Ralph and Harold Wampler, Owners, Hara Arena – The original plans for Hara Arena did not include ice. But when plans were being made to locate an IHL franchise in Dayton, Harold and Ralph Wampler—the owners of the Wampler complex—quickly made changes to accommodate the new team. Hara Arena derived its name from the first two letters of the two brothers. It was the home of the Gems and Bombers until 1995—and has been home to thousands of youth hockey games since it was build it 1964.

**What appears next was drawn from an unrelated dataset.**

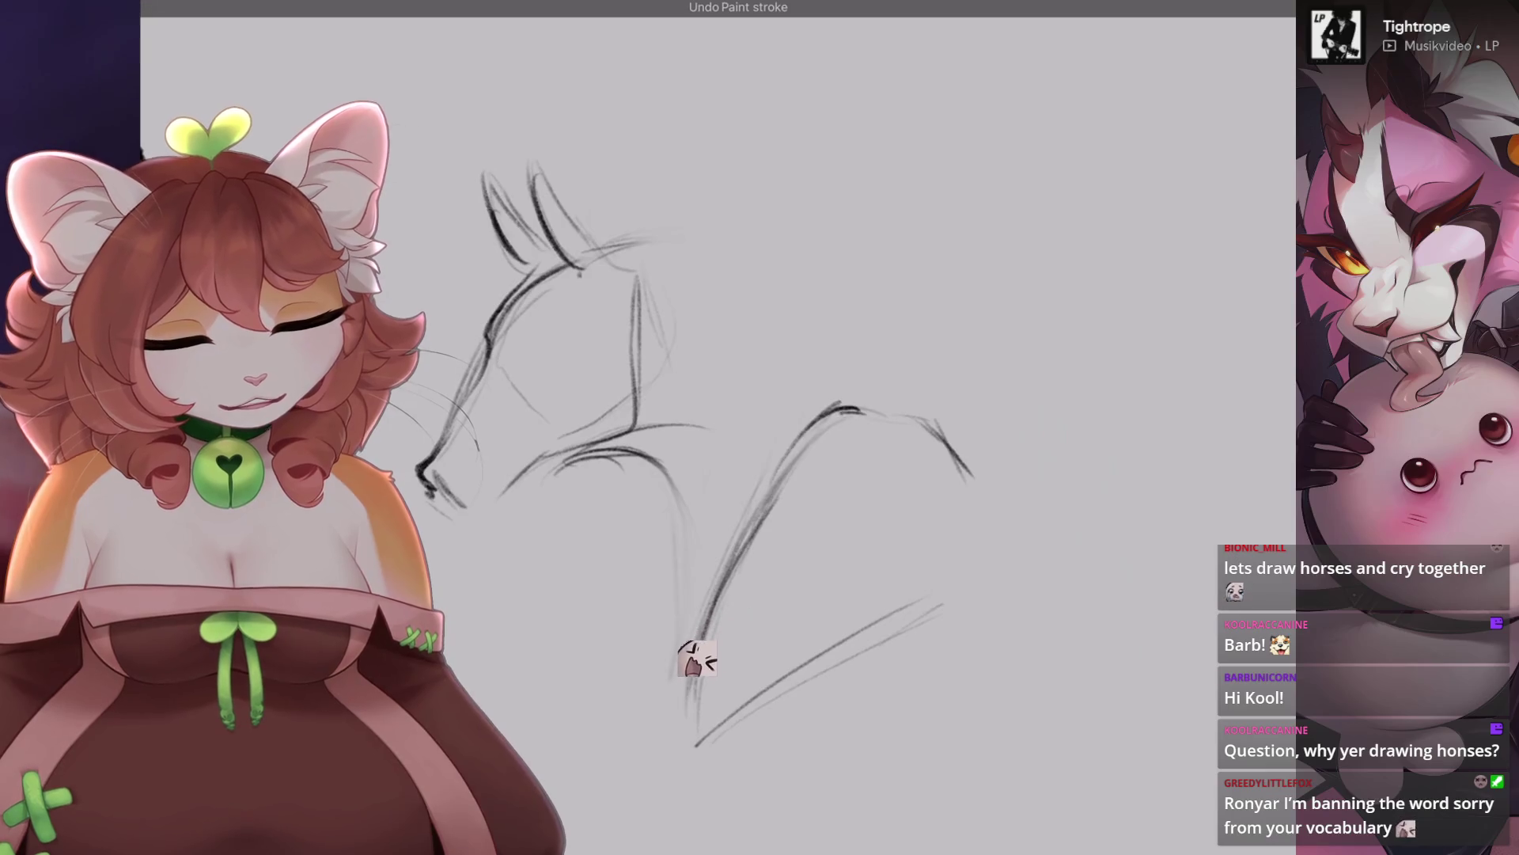
# Zoom in closer and add short mane strokes on the neck, removing a stray circle.
pyautogui.press('ctrl+bracketright')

Lorne Weighill, Defenseman, Dayton Gems – From 1967-75, ‘Moose’ Weighill played in 570 games, which stands as the most of any Dayton hockey player. In a testament to his durability as a defenseman, Weighill missed only 2 games from 1971 to 1975. Three times he was named an IHL second team all-star.

Don Westbrooke
, Right Wing, Dayton Gems – From 1967-70, ‘Westy’ scored 169 goals and 349 points-the most in the IHL during the period. He was the IHL scoring champ for both the 1968-69 and 1969-70 seasons. He shared the 1967-68 IHL Most Valuable Player award with Fort Wayne's Len Thornson, but it was his alone the next season. He was a first team IHL all-star in the three seasons from 1967-70. He is the only player in Dayton hockey history to score 50 or more goals and 100 or more points in three consecutive seasons.

Jim Wheeler
, Off-Ice Official – ‘Wheels,’ has been a fixture in Dayton professional hockey since 1964. He has worked as an off-ice official with both the Dayton Gems and Dayton Bombers, serving as timekeeper, goal judge and scorekeeper tallying nearly 1500 games in those positions. He has also served as a timekeeper for the Lefty McFadden College Hockey Invitational.

Larry Wilson, Player/Coach, Dayton Gems – Larry Wilson only spent a brief time in Dayton, but it was the most successful period in Gems history. Under Wilson, the Gems won one league championship and back to back Turner Cups in 1969 and 1970. The 1969 Gems compiled a perfect 9-0 record in the playoffs—the first time an IHL team went undefeated in the playoffs.

1975-76 Dayton Gems – The only team to be inducted into the Hall of Fame, this Gems’ team won both the Southern division and IHL regular season championship and went on to win the third and last Turner Cup for the franchise. Comprised of many players who would have careers in the National Hockey League, the team also set an IHL record – to that time- for most points in a season with 104 (47-21-10).